Lupin’s descent also occurred during the peak of COVID. As a result, the veterinary clinic had cut back drastically on home visits. But they made an exception for Lupin. Dr. Chip, Dy and I were with her in the backyard talking through our protective masks. As we waited, Chip mentioned some personal feelings that most vets can’t help but have. They treat patients who they uniquely care about. When those animals pass, their departure is emotionally difficult for the doctors. One of those dogs was Lupin, a husky who made the clinic staff smile and who didn’t flinch during a blood draw.
 
Not long after her passing, a tree service crew showed up at our house and my nausea returned. We had consulted them about the longevity of the birch tree. It was weak and ragged. The likelihood of it surviving winter was slim. If we waited too long, it would surely fall and damage our garage. In just a few hours, its branches that had provided shade in summer, color in fall and places for birds to perch would no longer be part of our lives.
 
But the crew disassembled it with such dignity that my queasiness subsided. The strategy for each cut was performed with fascinating perception. They had no cherry-picker. Instead, they harnessed a lacework of ropes and pulleys among the branches for a cutter to ascend the tree and not fall out. Trunk pieces and large branches were lowered to the ground one at a time rather than sent unceremoniously crashing down.

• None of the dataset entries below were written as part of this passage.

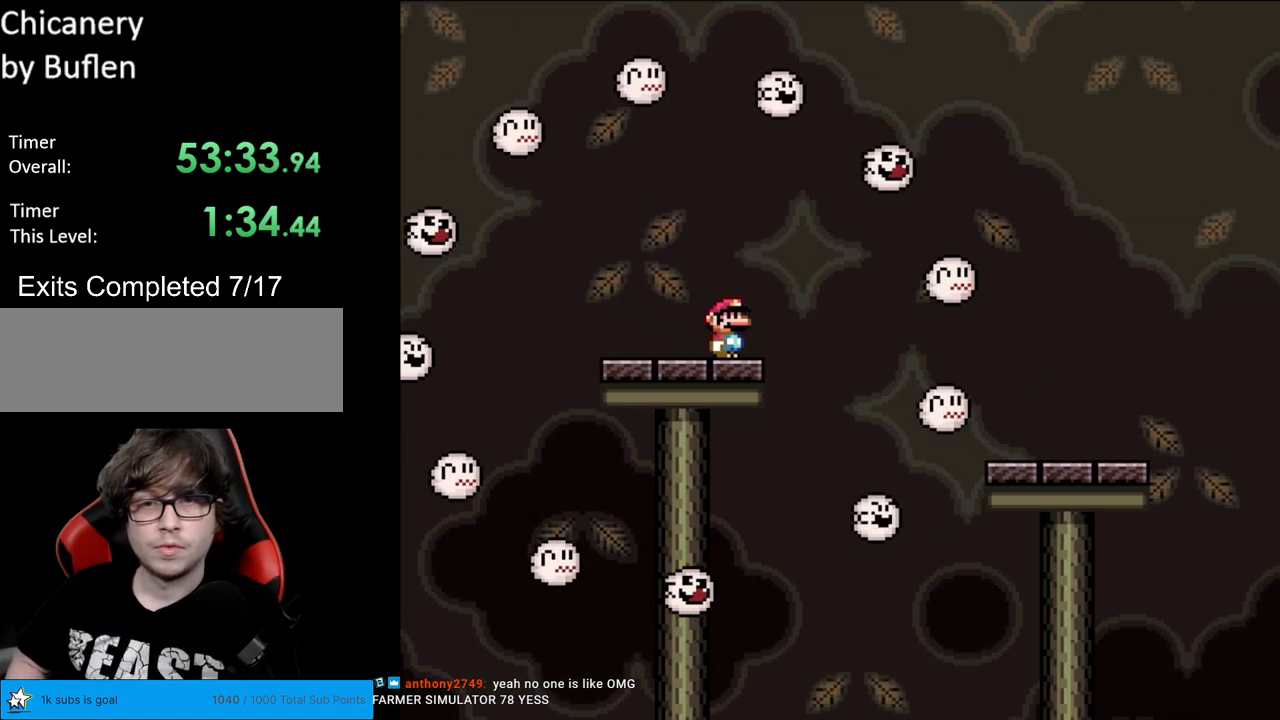
{"buttons": ["Y", "DPAD_RIGHT"], "events": [[100, "B", "down"], [200, "B", "up"], [250, "B", "down"], [350, "B", "up"]]}
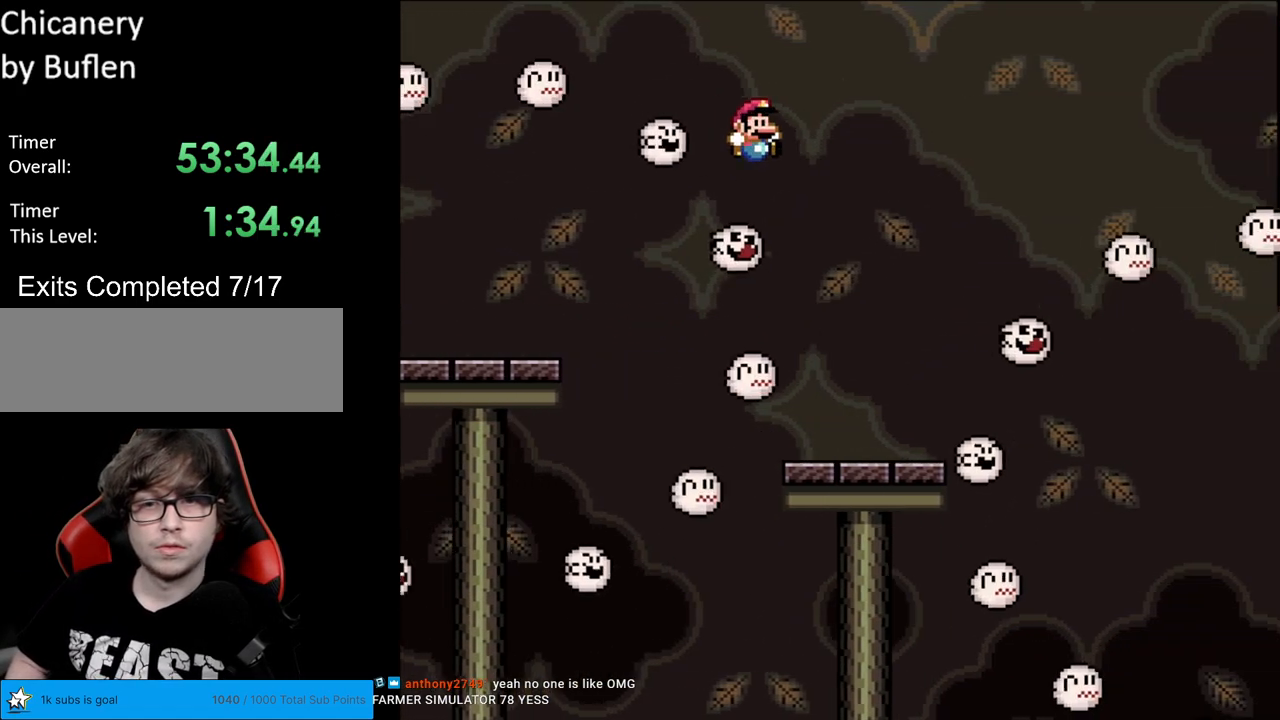
{"buttons": ["A", "X", "DPAD_RIGHT"], "events": [[117, "DPAD_RIGHT", "up"], [133, "DPAD_LEFT", "down"], [133, "Y", "up"], [150, "X", "down"], [200, "DPAD_LEFT", "up"], [217, "DPAD_RIGHT", "down"], [450, "A", "down"]]}
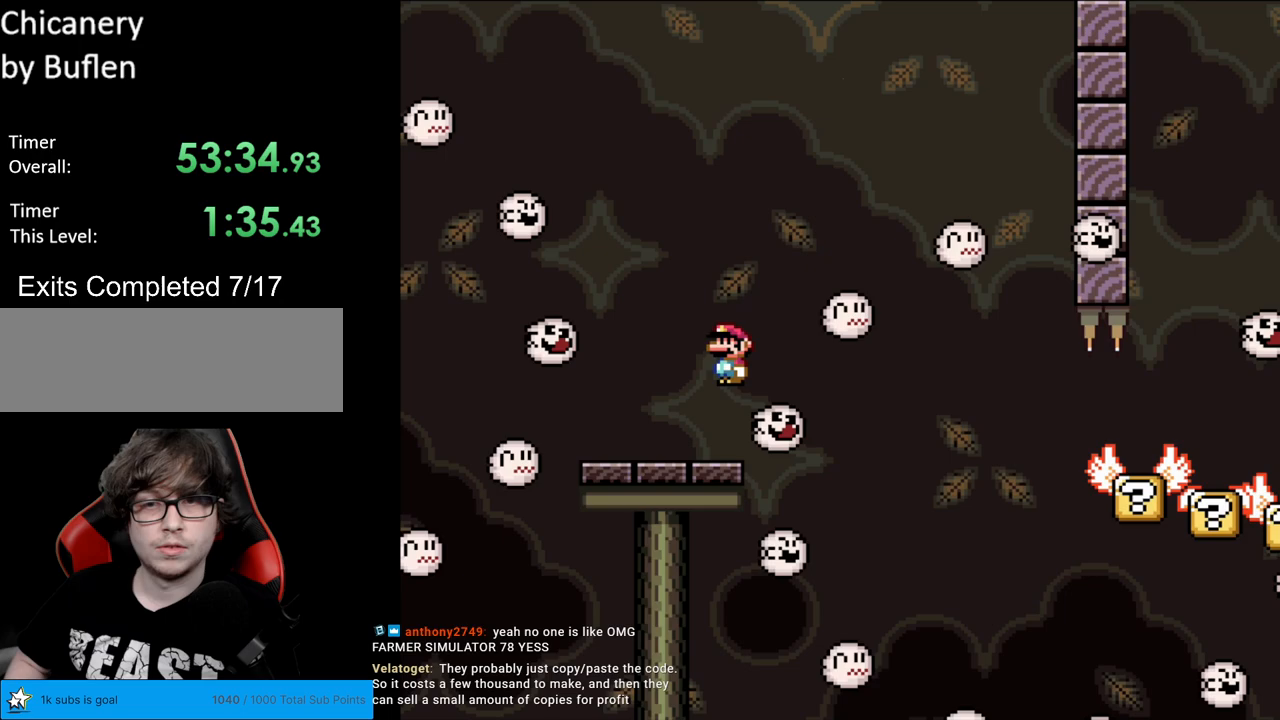
{"buttons": ["X", "DPAD_RIGHT"], "events": [[350, "A", "up"]]}
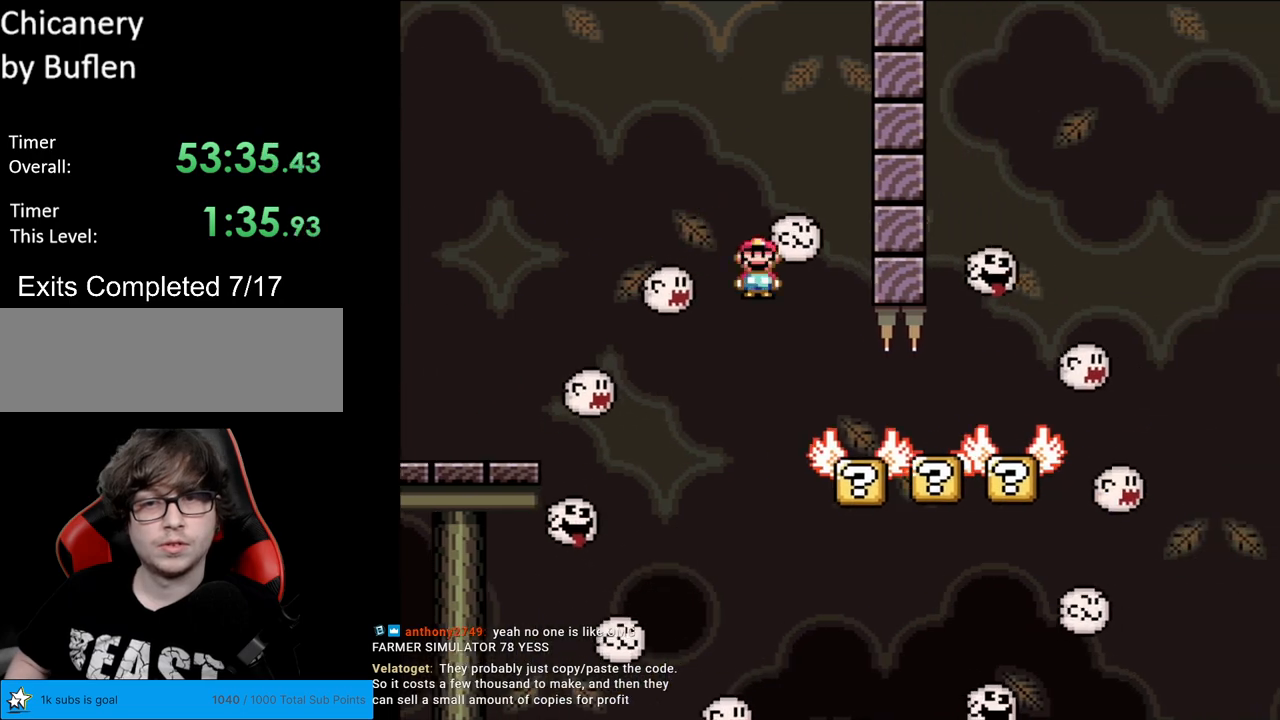
{"buttons": ["A", "X", "DPAD_RIGHT"], "events": [[500, "A", "down"]]}
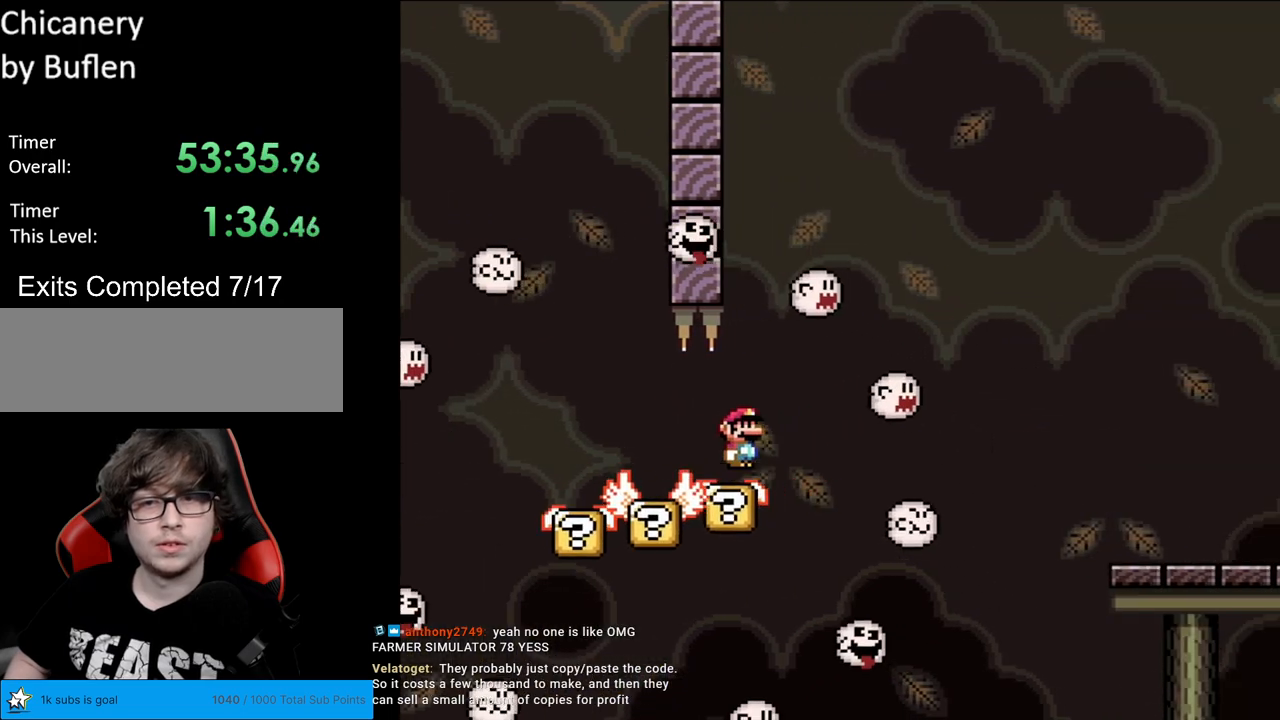
{"buttons": ["X", "DPAD_RIGHT"], "events": [[400, "A", "up"]]}
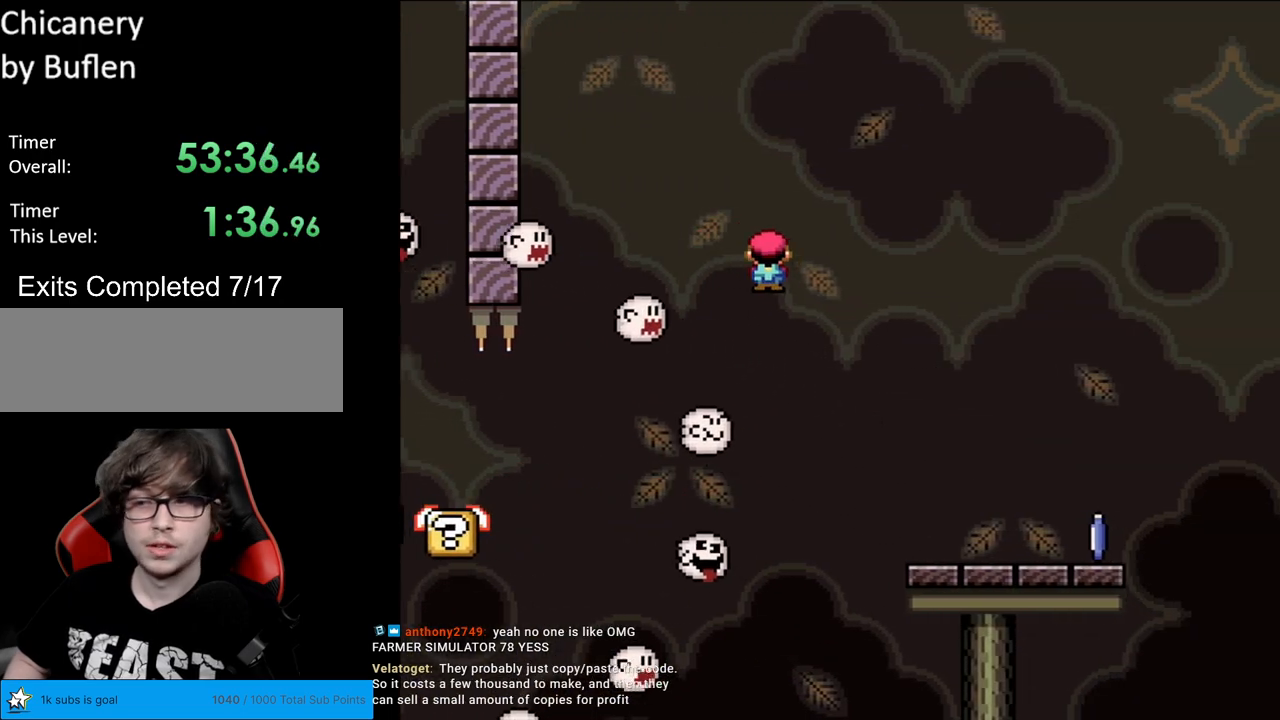
{"buttons": ["X", "DPAD_RIGHT"], "events": []}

When nearly finished, the cutter stood towering above the uppermost tip of the trunk with nothing but the climbing spikes around his calves holding him on. The operation was so impressive, neighbors gathered to watch.
 
Only twenty feet of the trunk remained. There was a gaping void in the backyard where the birch used to be. So much visible sky. So much new to see. But just before the final cuts were made, a small bird returned to the birch and joined the cutter in the tree. The bird clung to the one remaining twig sticking out of the bark. It chirped a few notes. It was the same song we had heard from above Lupin when she crossed over.
 
One of the women who brought us the flowers was standing nearby and heard it. Dy mentioned the bird’s song when Lupin passed, and how we were unsettled with the three injections and length of time it took.
 
Our neighbor and friend leaned in gently, “She wanted to hear the end of the song.”